### Your goal
Please return every line of the records below verbatim, with no changes.
•••
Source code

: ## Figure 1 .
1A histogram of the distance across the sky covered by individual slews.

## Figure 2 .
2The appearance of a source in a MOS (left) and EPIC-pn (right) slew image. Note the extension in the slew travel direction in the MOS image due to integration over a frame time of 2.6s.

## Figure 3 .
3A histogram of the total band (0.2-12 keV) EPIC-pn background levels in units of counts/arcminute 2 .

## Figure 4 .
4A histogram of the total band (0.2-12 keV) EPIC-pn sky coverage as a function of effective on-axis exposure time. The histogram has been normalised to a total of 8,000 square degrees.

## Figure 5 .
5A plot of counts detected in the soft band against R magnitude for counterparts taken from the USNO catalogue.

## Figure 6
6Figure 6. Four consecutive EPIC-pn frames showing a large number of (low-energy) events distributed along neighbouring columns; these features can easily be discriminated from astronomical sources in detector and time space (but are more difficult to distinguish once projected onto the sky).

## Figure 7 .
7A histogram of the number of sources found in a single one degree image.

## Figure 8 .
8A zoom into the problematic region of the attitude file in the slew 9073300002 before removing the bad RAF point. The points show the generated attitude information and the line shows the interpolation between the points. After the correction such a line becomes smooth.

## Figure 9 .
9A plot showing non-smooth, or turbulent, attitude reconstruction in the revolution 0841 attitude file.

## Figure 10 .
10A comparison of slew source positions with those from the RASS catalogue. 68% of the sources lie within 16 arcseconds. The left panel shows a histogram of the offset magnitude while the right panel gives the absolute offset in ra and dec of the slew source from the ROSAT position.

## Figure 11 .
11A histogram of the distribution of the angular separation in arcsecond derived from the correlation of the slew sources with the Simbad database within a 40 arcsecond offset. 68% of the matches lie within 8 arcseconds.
•••
### Task output
Source code

: ## Figure 1 .
1A histogram of the distance across the sky covered by individual slews.

## Figure 2 .
2The appearance of a source in a MOS (left) and EPIC-pn (right) slew image. Note the extension in the slew travel direction in the MOS image due to integration over a frame time of 2.6s.

## Figure 3 .
3A histogram of the total band (0.2-12 keV) EPIC-pn background levels in units of counts/arcminute 2 .

## Figure 4 .
4A histogram of the total band (0.2-12 keV) EPIC-pn sky coverage as a function of effective on-axis exposure time. The histogram has been normalised to a total of 8,000 square degrees.

## Figure 5 .
5A plot of counts detected in the soft band against R magnitude for counterparts taken from the USNO catalogue.

## Figure 6
6Figure 6. Four consecutive EPIC-pn frames showing a large number of (low-energy) events distributed along neighbouring columns; these features can easily be discriminated from astronomical sources in detector and time space (but are more difficult to distinguish once projected onto the sky).

## Figure 7 .
7A histogram of the number of sources found in a single one degree image.

## Figure 8 .
8A zoom into the problematic region of the attitude file in the slew 9073300002 before removing the bad RAF point. The points show the generated attitude information and the line shows the interpolation between the points. After the correction such a line becomes smooth.

## Figure 9 .
9A plot showing non-smooth, or turbulent, attitude reconstruction in the revolution 0841 attitude file.

## Figure 10 .
10A comparison of slew source positions with those from the RASS catalogue. 68% of the sources lie within 16 arcseconds. The left panel shows a histogram of the offset magnitude while the right panel gives the absolute offset in ra and dec of the slew source from the ROSAT position.

## Figure 11 .
11A histogram of the distribution of the angular separation in arcsecond derived from the correlation of the slew sources with the Simbad database within a 40 arcsecond offset. 68% of the matches lie within 8 arcseconds.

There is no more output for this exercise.